Earlier this year consumer review site Yelp was reportedly exploring a sale as it continued to struggle with sluggish user and advertiser growth. Despite the popularity of the site and its position at the top of many web searches, the San Francisco-based company was rumored to be looking for a buyer.
But sources with knowledge of the matter told Bloomberg yesterday (July 2) that although Yelp hired Goldman Sachs to help find a potential buyer, it has decided to put a hold on the pursuit of a sale.
While the company has had several interested suitors, it will no longer continue a transaction in the immediate future, the sources said, adding that the company may look to find a deal again if cofounder and CEO Jeremy Stoppelman changes his mind.
As of 2:05 p.m. yesterday in New York, Yelp’s stock dropped 12.2 percent to $37.26, putting the company’s market value at about $2.8 billion, Bloomberg confirmed.
When contacted for a statement on the reports, a Yelp spokeswoman told Bloomberg that the company does not comment on rumor or speculation.
While Yelp has amassed hundreds of millions of consumer reviews, it has struggled with a similar issue experienced by other locally keyed in firms — monetizing a localized business model.
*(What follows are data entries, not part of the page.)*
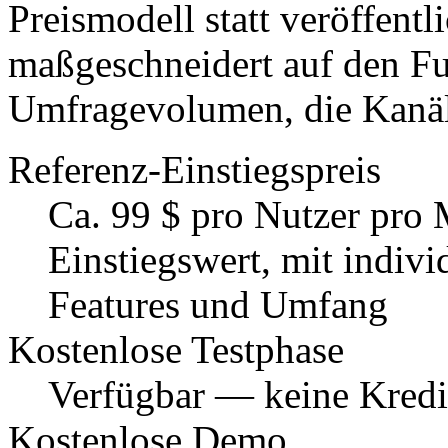
Preismodell statt veröffentli
maßgeschneidert auf den F
Umfragevolumen, die Kanäl
Referenz-Einstiegspreis
Ca. 99 $ pro Nutzer pro 
Einstiegswert, mit indivi
Features und Umfang
Kostenlose Testphase
Verfügbar — keine Kredit
Kostenlose Demo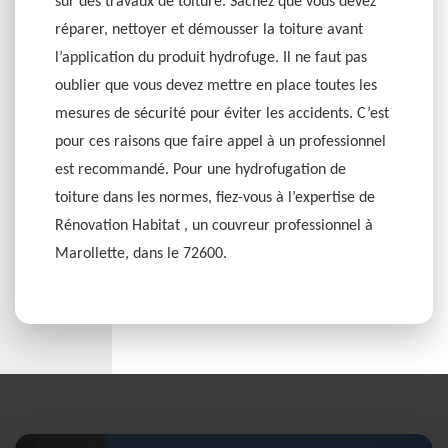
sur des travaux de toiture. Sachez que vous devez
réparer, nettoyer et démousser la toiture avant
l’application du produit hydrofuge. Il ne faut pas
oublier que vous devez mettre en place toutes les
mesures de sécurité pour éviter les accidents. C’est
pour ces raisons que faire appel à un professionnel
est recommandé. Pour une hydrofugation de
toiture dans les normes, fiez-vous à l’expertise de
Rénovation Habitat , un couvreur professionnel à
Marollette, dans le 72600.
But the company, which has continued to expand in different ways through various acquisitions to its platform, still seems to be waiting to get things right.
Whether Yelp is on the chopping block or not, people familiar with the situation told Bloomberg back in May that management may be more convinced to sell the company to an acquirer with the ability to help convert reviewers into customers making transactions.
According to Bloomberg, about 1.5 million transactions have been completed on Yelp as of April, but that number pales in comparison to the 142 million average monthly visitors the company received in the first quarter from both mobile devices and computers.